BEGIN

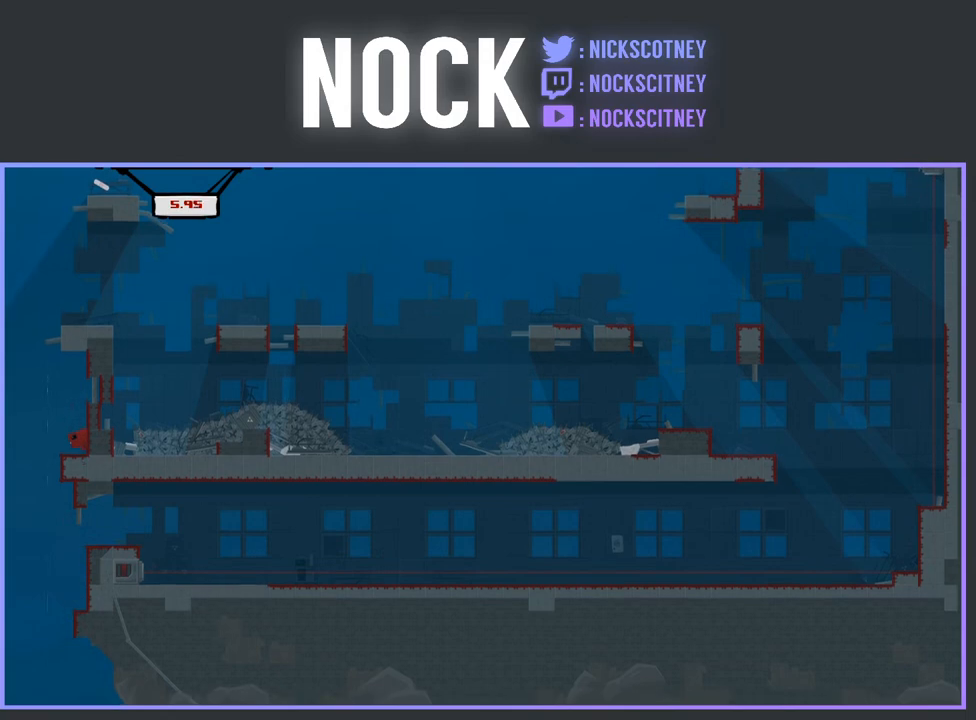
{"buttons": ["DPAD_RIGHT"], "events": [[200, "R2", "down"], [217, "CROSS", "down"], [283, "DPAD_RIGHT", "down"], [383, "CROSS", "up"], [400, "R2", "up"]]}
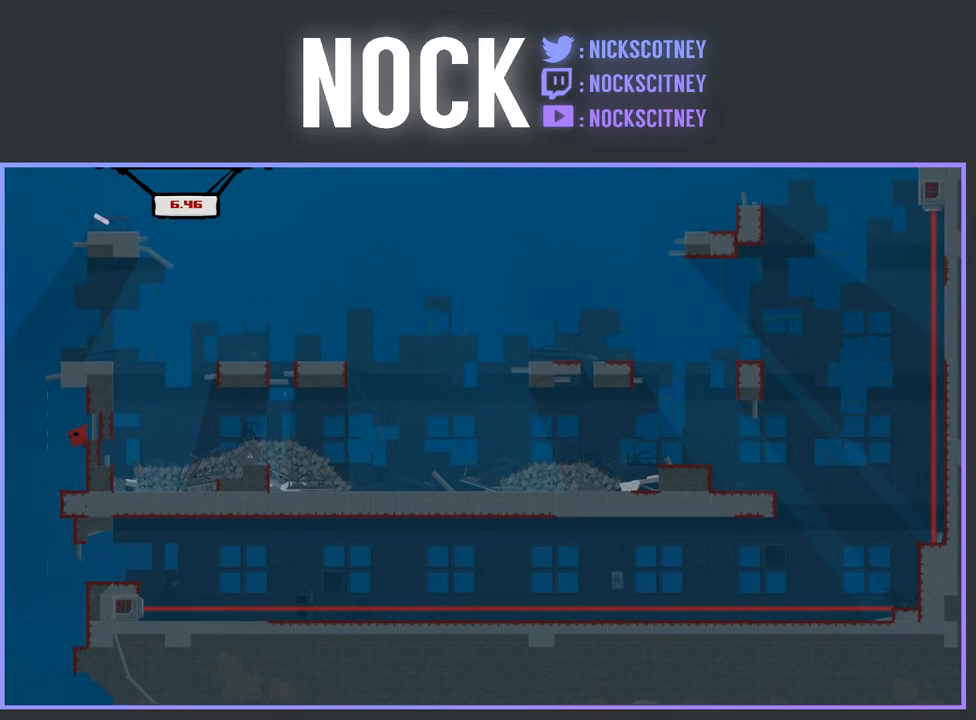
{"buttons": ["CROSS", "R2", "DPAD_RIGHT"], "events": [[17, "DPAD_RIGHT", "up"], [83, "DPAD_RIGHT", "down"], [100, "R2", "down"], [117, "CROSS", "down"]]}
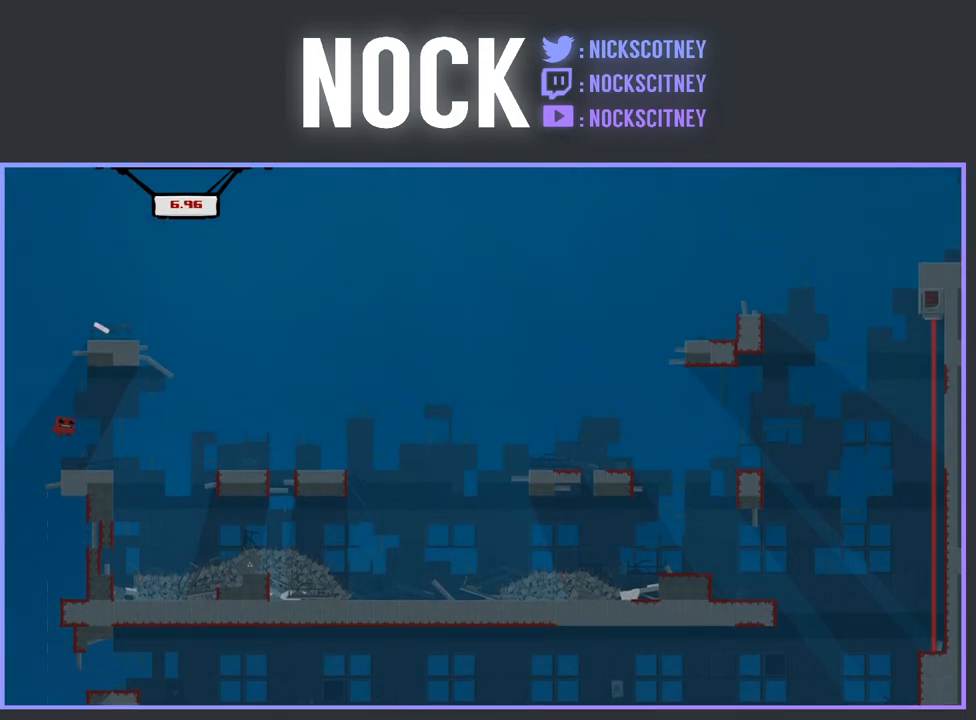
{"buttons": ["DPAD_LEFT"], "events": [[83, "R2", "up"], [100, "CROSS", "up"], [117, "DPAD_RIGHT", "up"], [167, "DPAD_LEFT", "down"]]}
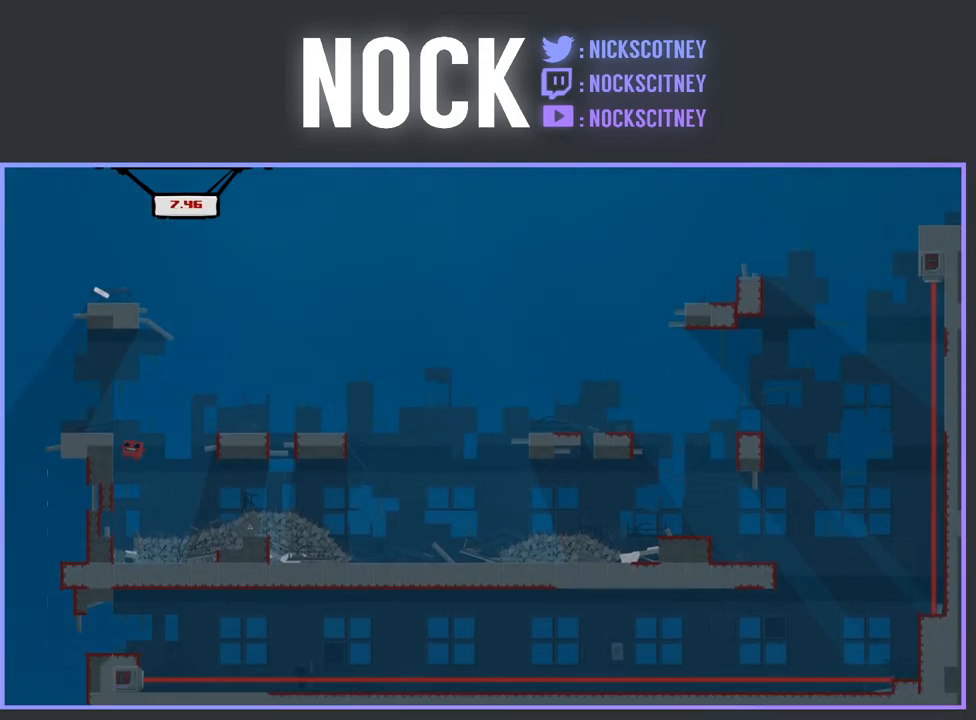
{"buttons": [], "events": [[33, "R2", "down"], [117, "CROSS", "down"], [467, "CROSS", "up"], [483, "DPAD_LEFT", "up"], [500, "R2", "up"]]}
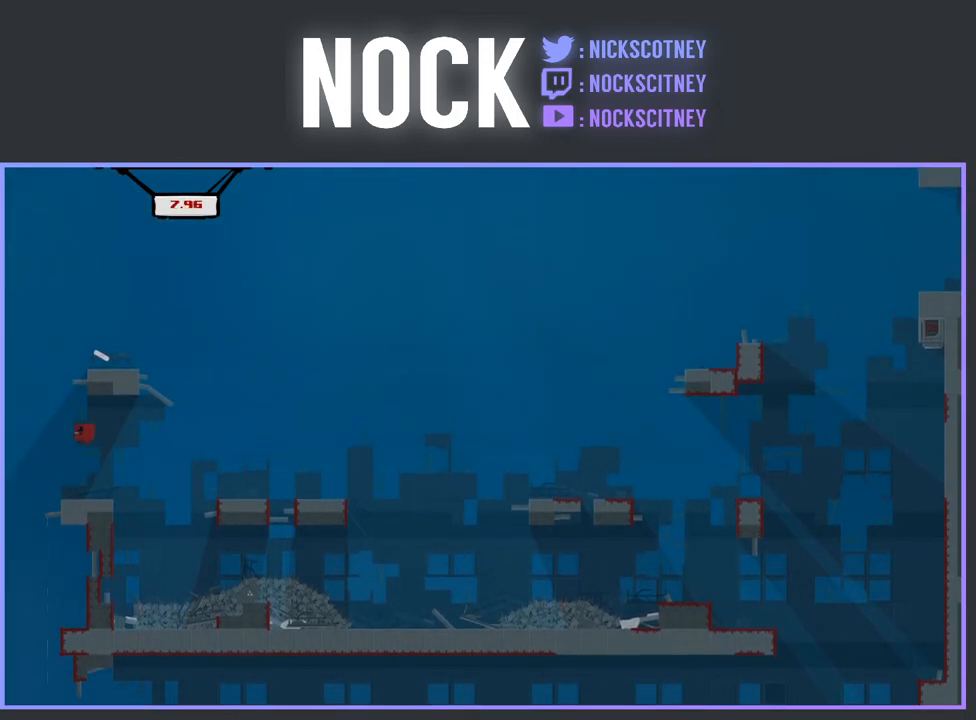
{"buttons": ["CROSS", "R2", "DPAD_RIGHT"], "events": [[83, "DPAD_RIGHT", "down"], [433, "R2", "down"], [450, "CROSS", "down"]]}
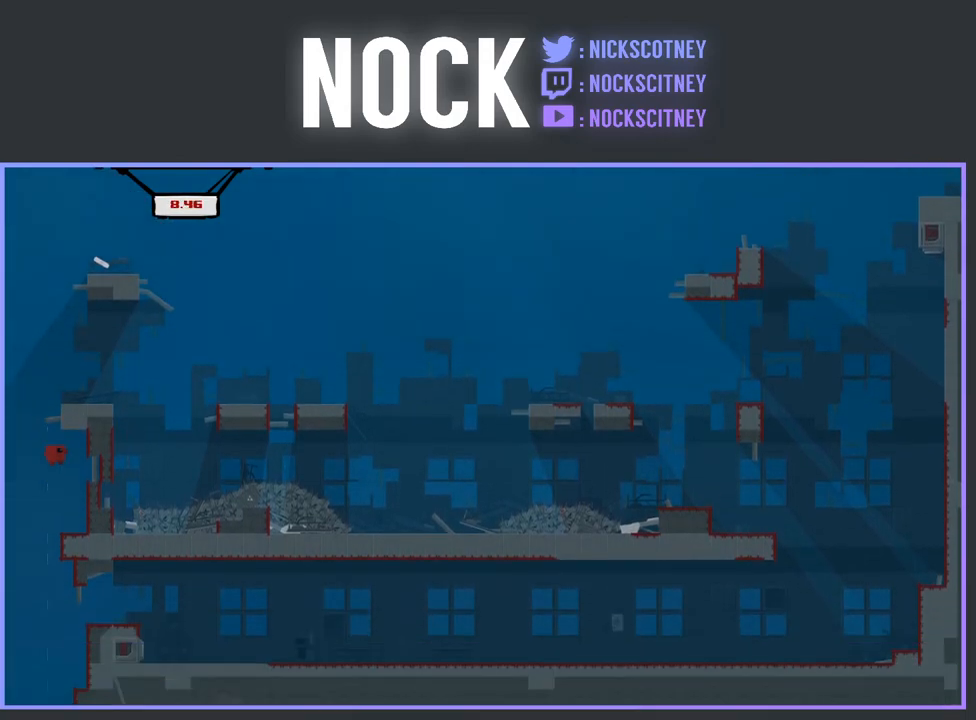
{"buttons": ["CROSS", "R2", "DPAD_RIGHT"], "events": [[267, "CROSS", "up"], [333, "CROSS", "down"]]}
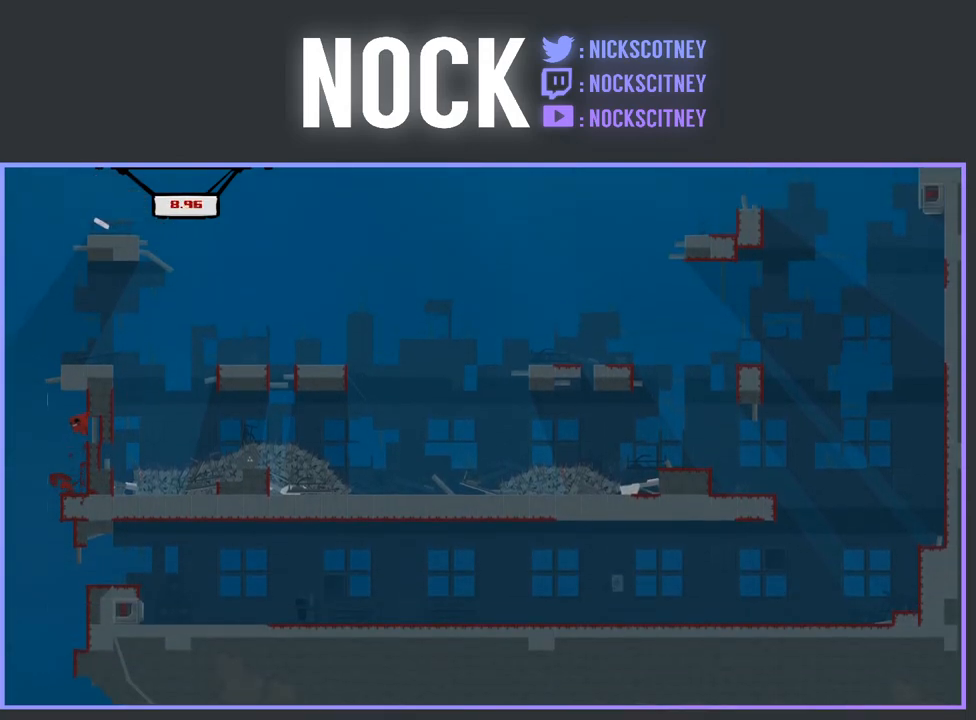
{"buttons": [], "events": [[250, "CROSS", "up"], [300, "R2", "up"], [367, "DPAD_RIGHT", "up"]]}
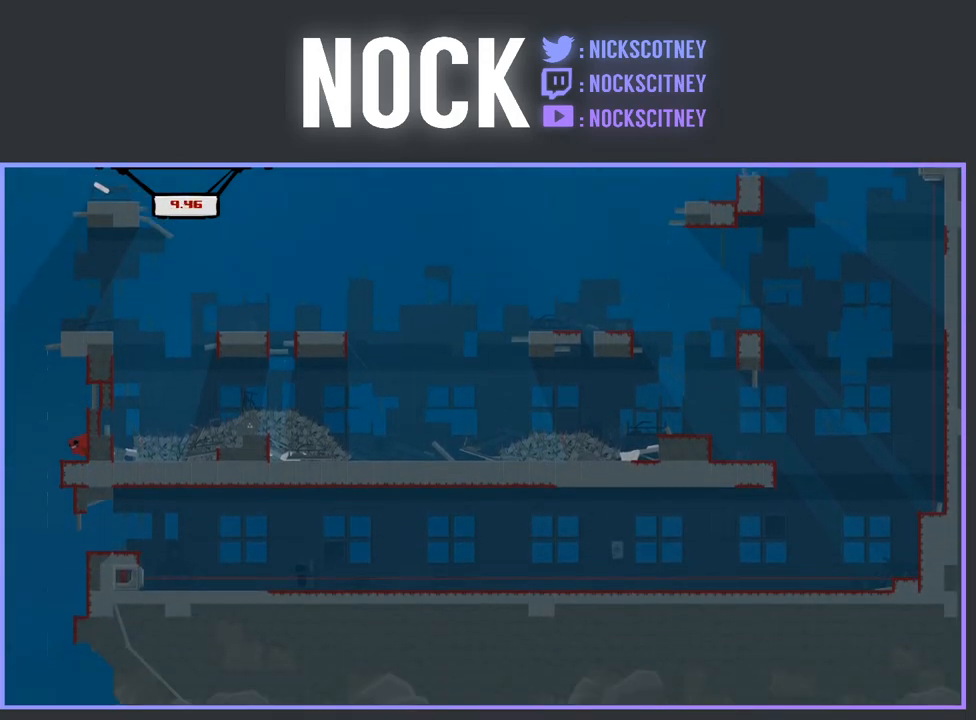
{"buttons": ["CROSS", "DPAD_RIGHT"], "events": [[250, "CROSS", "down"], [400, "DPAD_RIGHT", "down"]]}
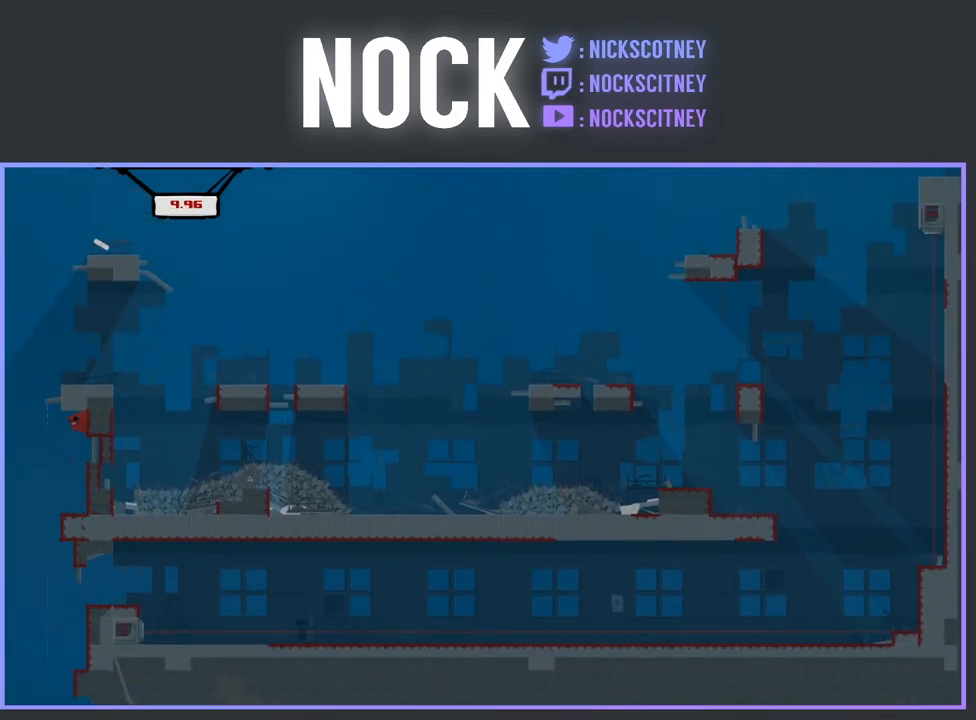
{"buttons": [], "events": [[117, "R2", "down"], [233, "CROSS", "up"], [250, "R2", "up"], [267, "DPAD_RIGHT", "up"]]}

END

--- What you should do ---
Would you write out each record above exactly, with no images?

--- Reply to the exercise ---
{"buttons": ["DPAD_RIGHT"], "events": [[200, "R2", "down"], [217, "CROSS", "down"], [283, "DPAD_RIGHT", "down"], [383, "CROSS", "up"], [400, "R2", "up"]]}
{"buttons": ["CROSS", "R2", "DPAD_RIGHT"], "events": [[17, "DPAD_RIGHT", "up"], [83, "DPAD_RIGHT", "down"], [100, "R2", "down"], [117, "CROSS", "down"]]}
{"buttons": ["DPAD_LEFT"], "events": [[83, "R2", "up"], [100, "CROSS", "up"], [117, "DPAD_RIGHT", "up"], [167, "DPAD_LEFT", "down"]]}
{"buttons": [], "events": [[33, "R2", "down"], [117, "CROSS", "down"], [467, "CROSS", "up"], [483, "DPAD_LEFT", "up"], [500, "R2", "up"]]}
{"buttons": ["CROSS", "R2", "DPAD_RIGHT"], "events": [[83, "DPAD_RIGHT", "down"], [433, "R2", "down"], [450, "CROSS", "down"]]}
{"buttons": ["CROSS", "R2", "DPAD_RIGHT"], "events": [[267, "CROSS", "up"], [333, "CROSS", "down"]]}
{"buttons": [], "events": [[250, "CROSS", "up"], [300, "R2", "up"], [367, "DPAD_RIGHT", "up"]]}
{"buttons": ["CROSS", "DPAD_RIGHT"], "events": [[250, "CROSS", "down"], [400, "DPAD_RIGHT", "down"]]}
{"buttons": [], "events": [[117, "R2", "down"], [233, "CROSS", "up"], [250, "R2", "up"], [267, "DPAD_RIGHT", "up"]]}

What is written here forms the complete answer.